I have an event generator that simulates five servers running uberAgent. Data is sent to Splunk via the REST API. When I start the event generator, everything is fine. But while it keeps running, the index lag keeps increasing. In other words: it takes longer and longer for the events to show up in a search.
I am seeing the REST API calls as they are made in splunkd_access.log. Example:
192.168.8.1 - uainput [15/Dec/2013:18:05:38.139 +0100] "POST /services/receivers/simple?source=uberAgent&sourcetype=uberAgent%3aApplication%3aApplicationUsage&host=RDS-1&index=uberagent HTTP/1.1" 200 215 - - - 0ms
In metrics.log I can see that the max_age is increasing. It starts out slow and keeps getting bigger. Example:
12-15-2013 18:05:22.428 +0100 INFO Metrics - group=per_sourcetype_thruput, series="uberagent:application:applicationusage", kbps=0.402483, eps=9.450443, kb=12.478516, ev=293, avg_age=921.771331, max_age=938
I have no errors in splunkd.log. What is happening here? Is there some kind of quota that limits the number of events to be processed?

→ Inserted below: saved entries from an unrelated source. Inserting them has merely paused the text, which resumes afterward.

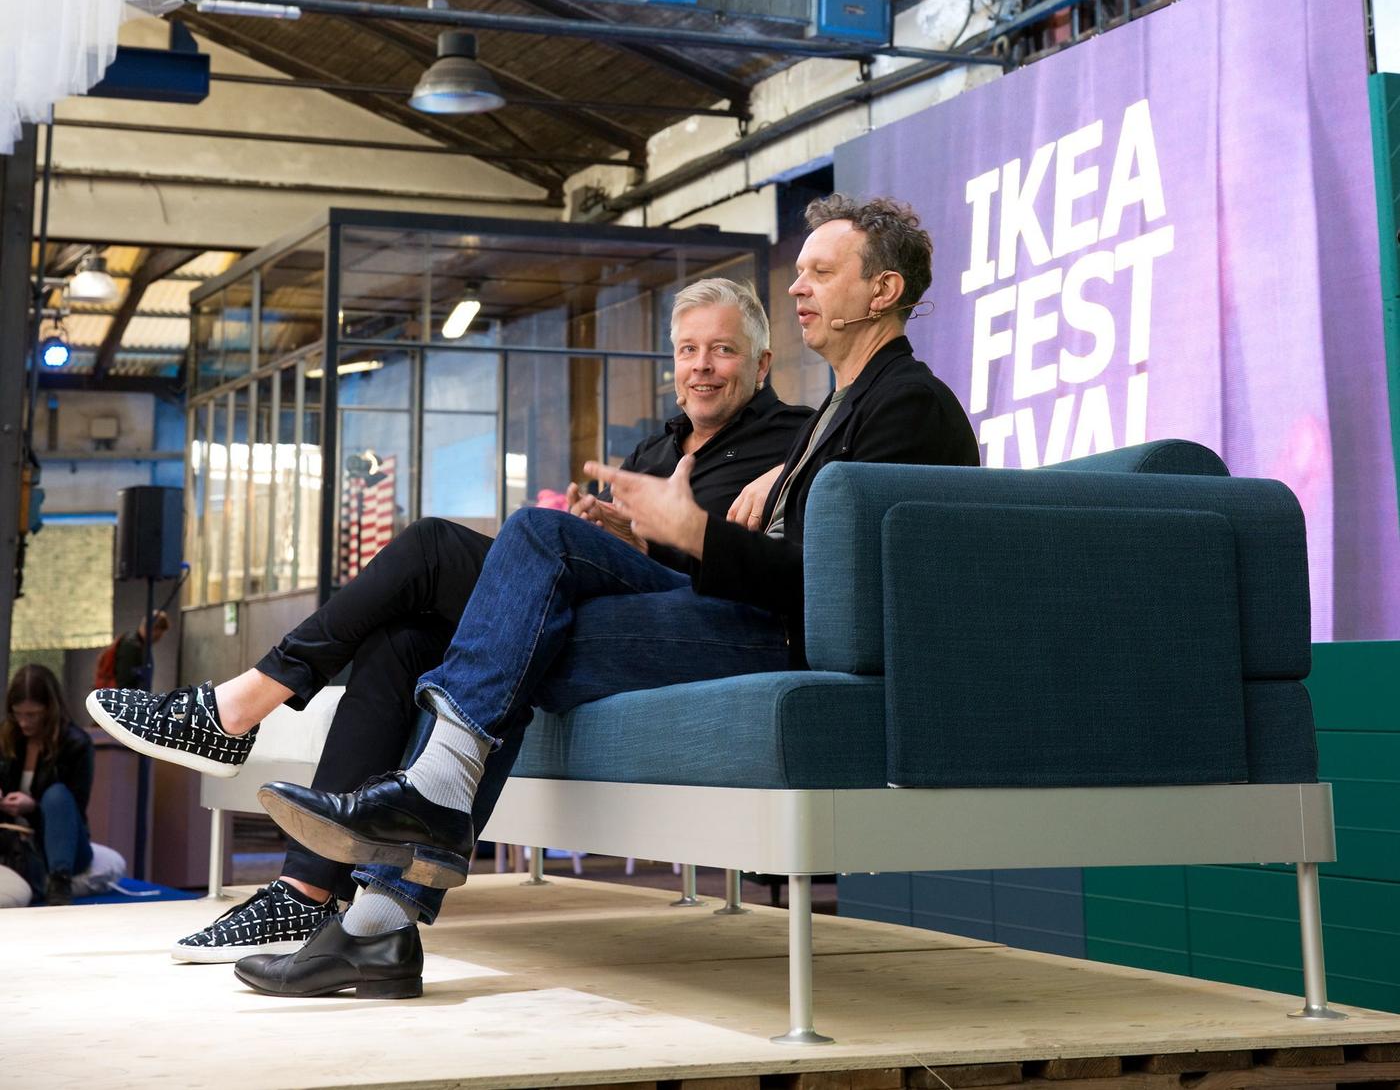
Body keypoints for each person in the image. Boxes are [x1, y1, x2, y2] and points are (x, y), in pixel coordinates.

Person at [241, 193, 978, 999]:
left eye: (822, 273)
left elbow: (838, 591)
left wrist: (692, 531)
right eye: (799, 271)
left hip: (782, 636)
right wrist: (667, 528)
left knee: (534, 553)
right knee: (485, 618)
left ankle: (406, 843)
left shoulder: (908, 403)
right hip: (749, 615)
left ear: (882, 291)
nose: (798, 286)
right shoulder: (836, 412)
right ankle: (379, 922)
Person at [88, 277, 809, 961]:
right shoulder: (656, 447)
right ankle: (304, 892)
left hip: (693, 617)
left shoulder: (795, 440)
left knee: (465, 541)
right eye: (688, 349)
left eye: (722, 350)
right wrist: (615, 534)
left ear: (762, 363)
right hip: (611, 601)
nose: (701, 366)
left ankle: (237, 708)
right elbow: (631, 552)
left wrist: (694, 520)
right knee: (403, 642)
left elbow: (769, 564)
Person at [1, 664, 95, 906]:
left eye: (32, 715)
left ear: (49, 709)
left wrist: (33, 808)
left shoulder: (76, 744)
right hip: (11, 840)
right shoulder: (6, 737)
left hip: (60, 844)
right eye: (18, 714)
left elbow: (73, 810)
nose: (23, 722)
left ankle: (59, 884)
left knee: (57, 795)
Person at [94, 609, 170, 691]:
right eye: (160, 634)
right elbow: (123, 683)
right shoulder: (131, 647)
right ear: (154, 629)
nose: (159, 638)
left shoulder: (138, 646)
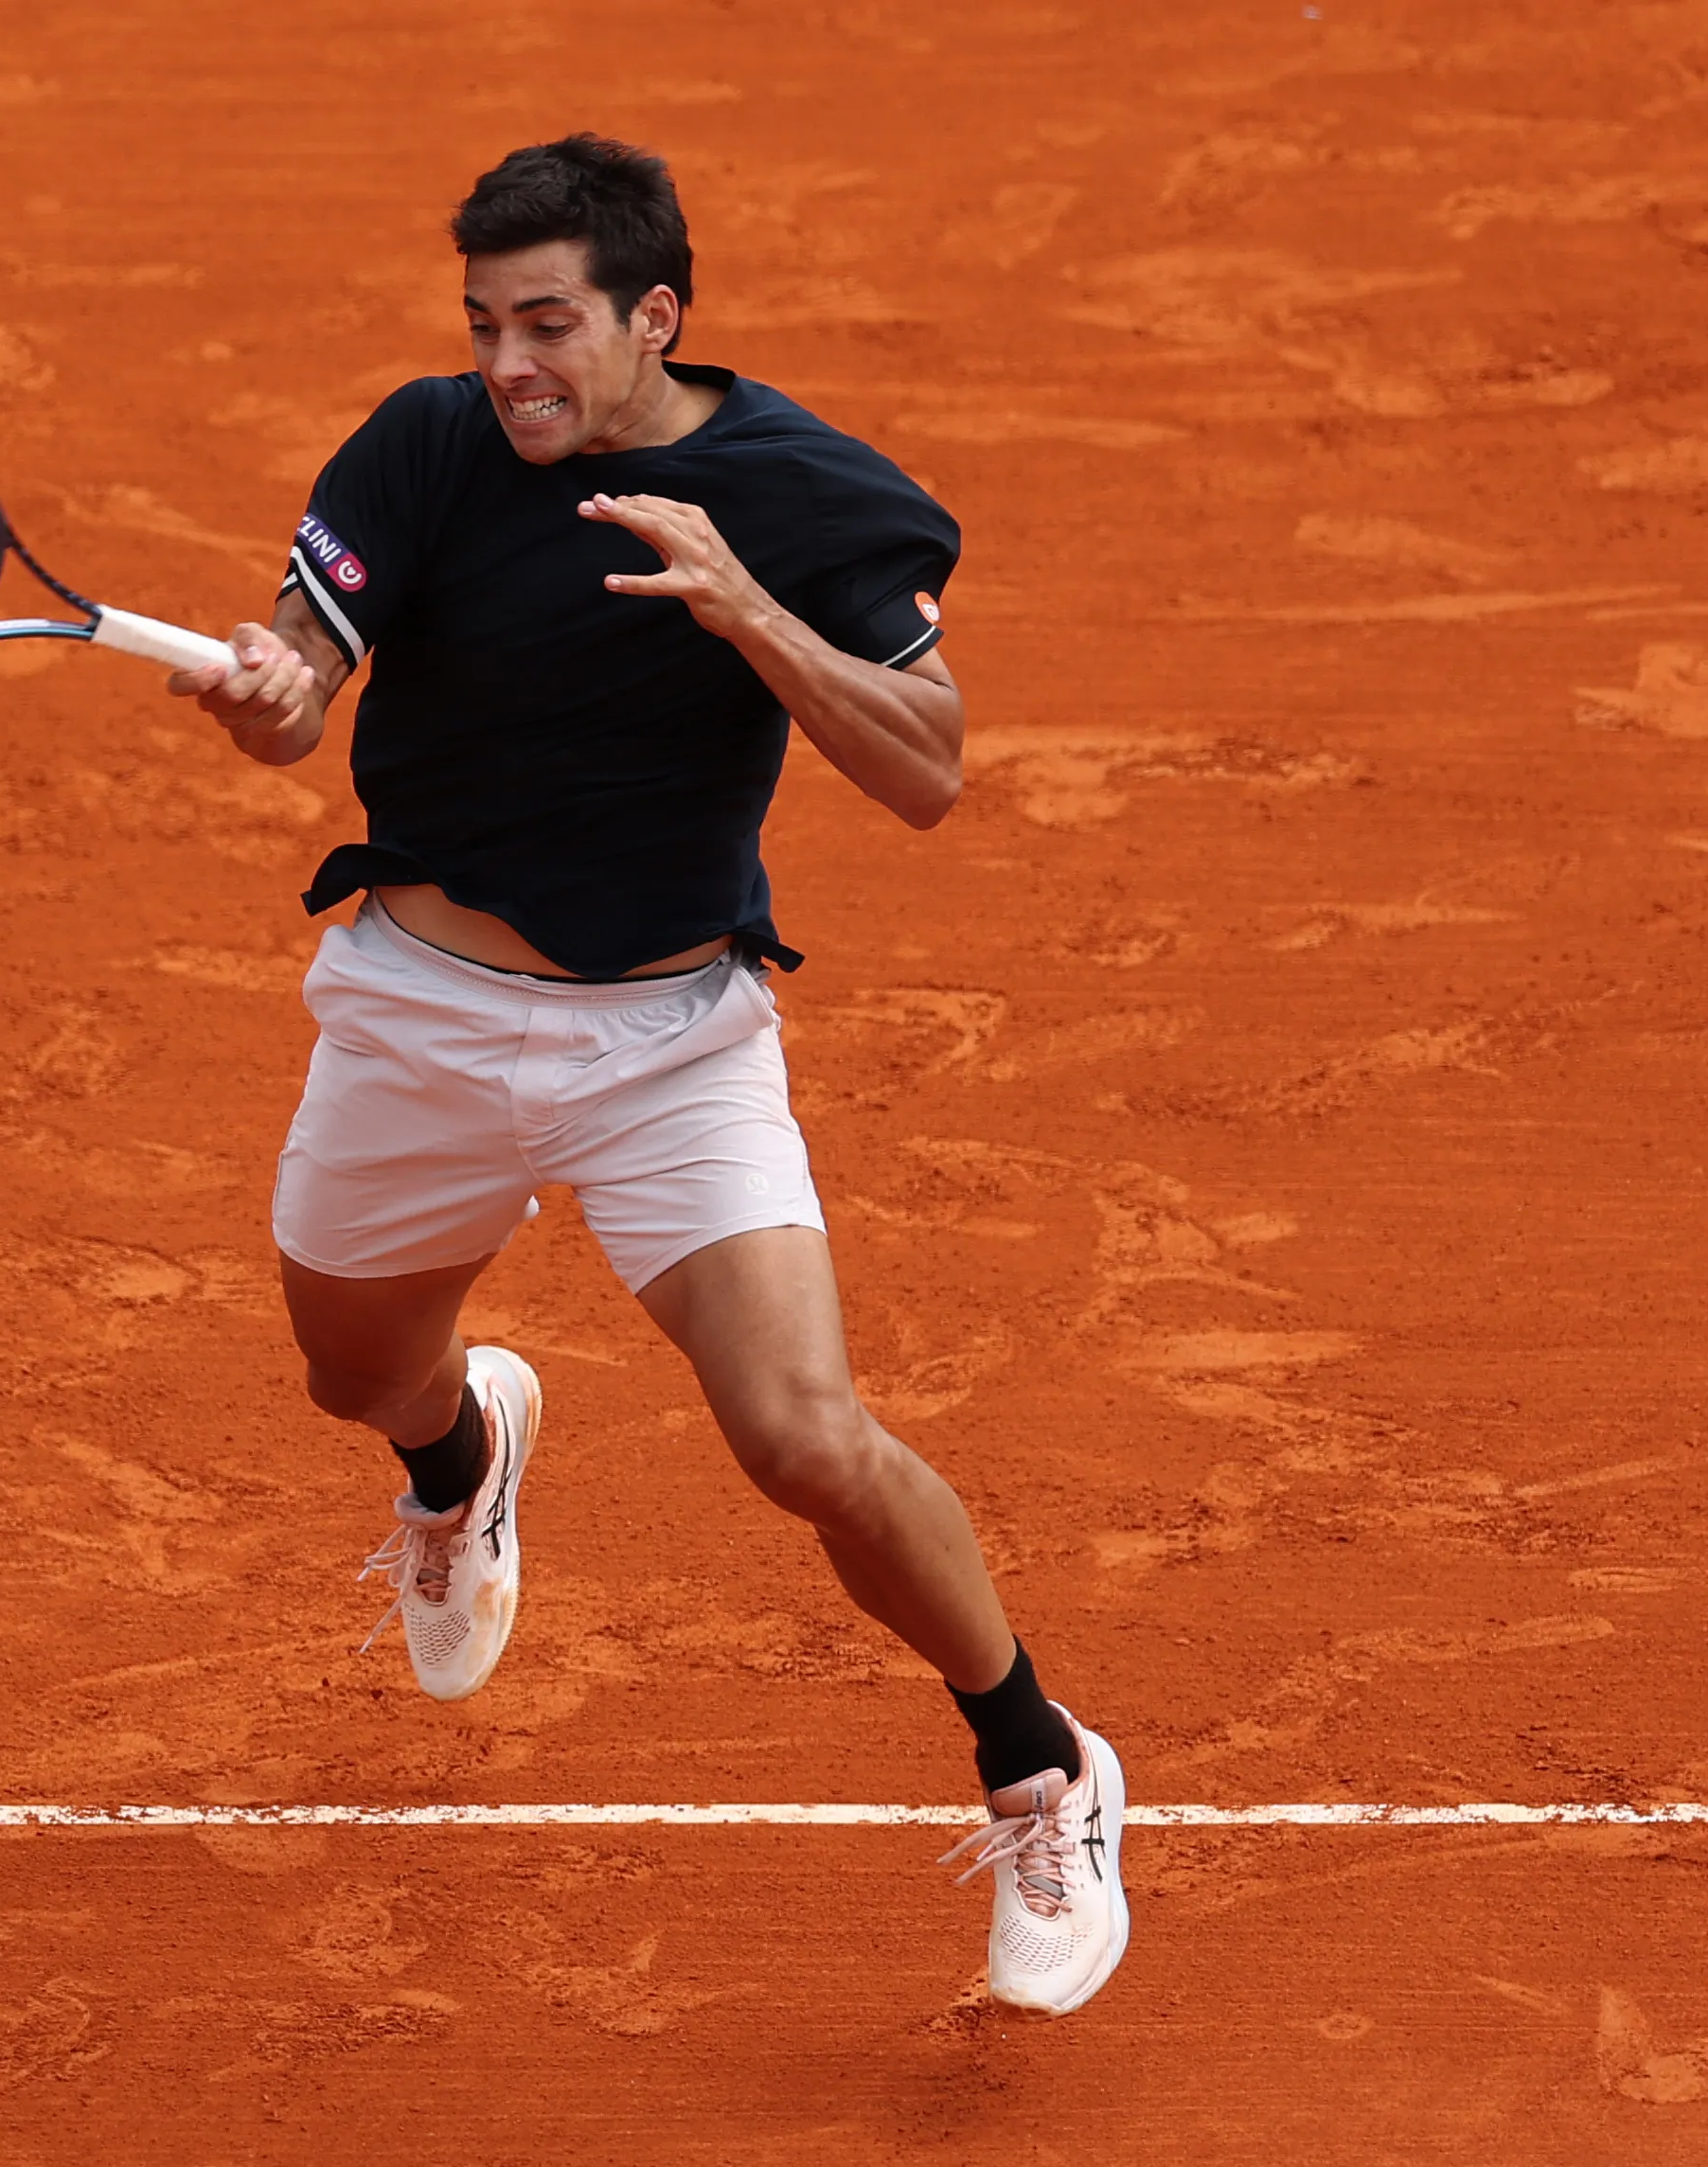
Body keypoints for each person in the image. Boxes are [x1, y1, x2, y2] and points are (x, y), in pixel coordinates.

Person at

Update: This issue is not fixed in Splunk 6.0.1.
The receivers/simple endpoint does not scale very well.It opens and closes a socket for every event you send.
Use the receivers/stream endpoint or as GK mentions , send your data directly to a TCP Input in Splunk.
Possible. The REST API is rarely used for data input, and so has not been well-tested by years of field use over thousands of installations like the network, file, or program inputs. You might be better off sending data to a specified TCP port instead.